Thesis Defense: Gen: A High-Level Programming Platform for Probabilistic Inference

On May 22, 2020 at 11:00 am till 12:00 pm
Marco Cusumano-Towner

Zoom: https://mit.zoom.us/j/99363394196
Email abrower@mit.edu for password

ABSTRACT
Many AI architectures based on probabilistic inference in generative models are not supported by existing AI programming languages. Existing probabilistic programming languages can express rich generative models, but do not support many of the inference techniques needed to solve problems like perceiving 3D objects and scenes, inferring others’ probable beliefs and goals, and learning programs from sparse data. This thesis presents Gen, the first general-purpose, high-level probabilistic programming platform. Gen enables users to specify an open universe of models and inference algorithms at a high level of abstraction using a new data type for probabilistic inference that automates implementation details like storing latent states and computing acceptance probabilities, importance weights, and gradients. Gen users can train deep neural networks and neuro-symbolic inference programs that approximate conditional distributions in generative models, and apply them to accelerate model-based Monte Carlo. Users can also employ custom trans-dimensional MCMC and sequential Monte Carlo schemes that bridge between different latent representations of the same domain.  Gen’s black box interfaces enable human users to migrate code to progressively more specialized implementations and extend Gen via new domain-specific languages.

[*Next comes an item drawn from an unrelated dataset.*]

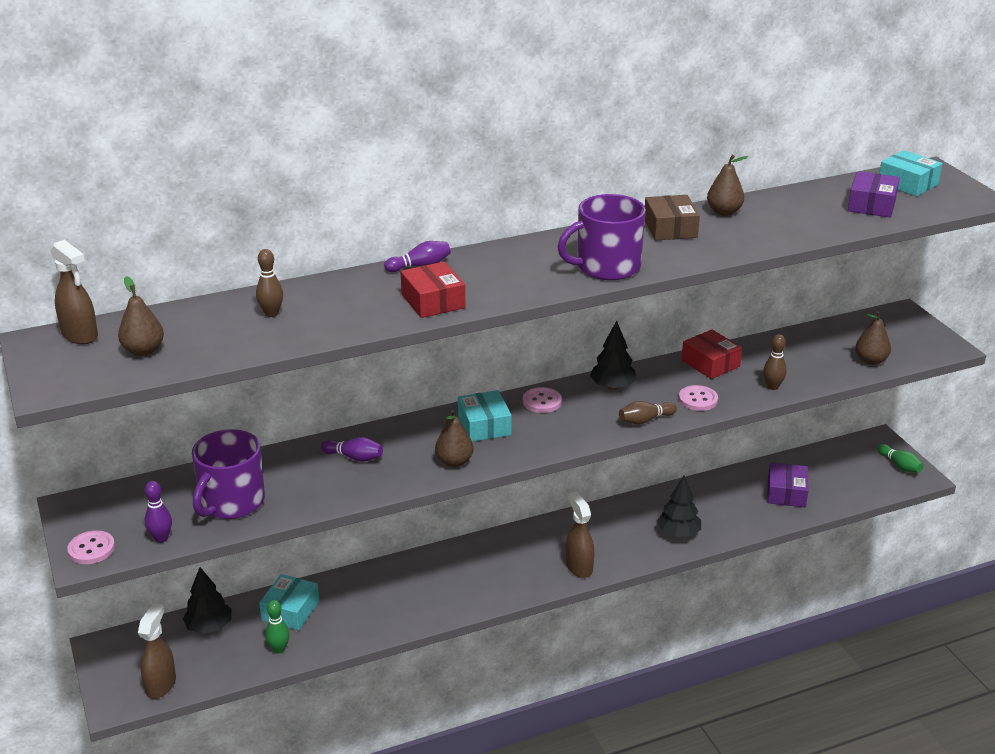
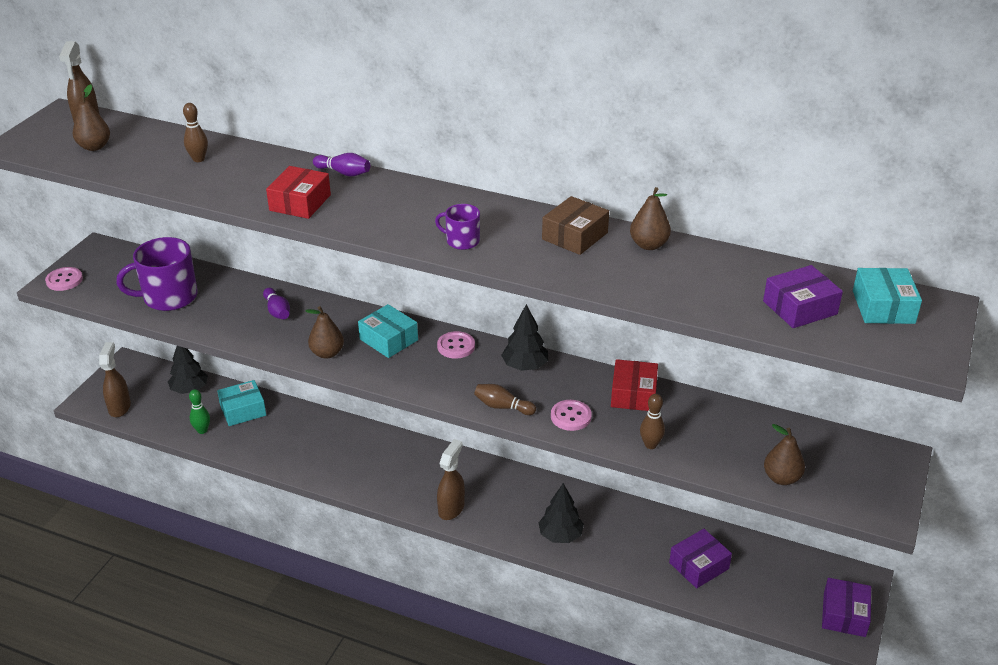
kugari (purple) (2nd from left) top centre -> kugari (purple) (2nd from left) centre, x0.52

Gen’s open-source prototype is being used by an active and growing community for engineering artificial intelligence, reverse-engineering natural intelligence, and teaching probabilistic modeling and inference. The talk will illustrate Gen applied to the problem of inferring the probable goals and future motion of a person. It will also present inference engineering benchmarks showing Gen outperforms less flexible probabilistic programming systems.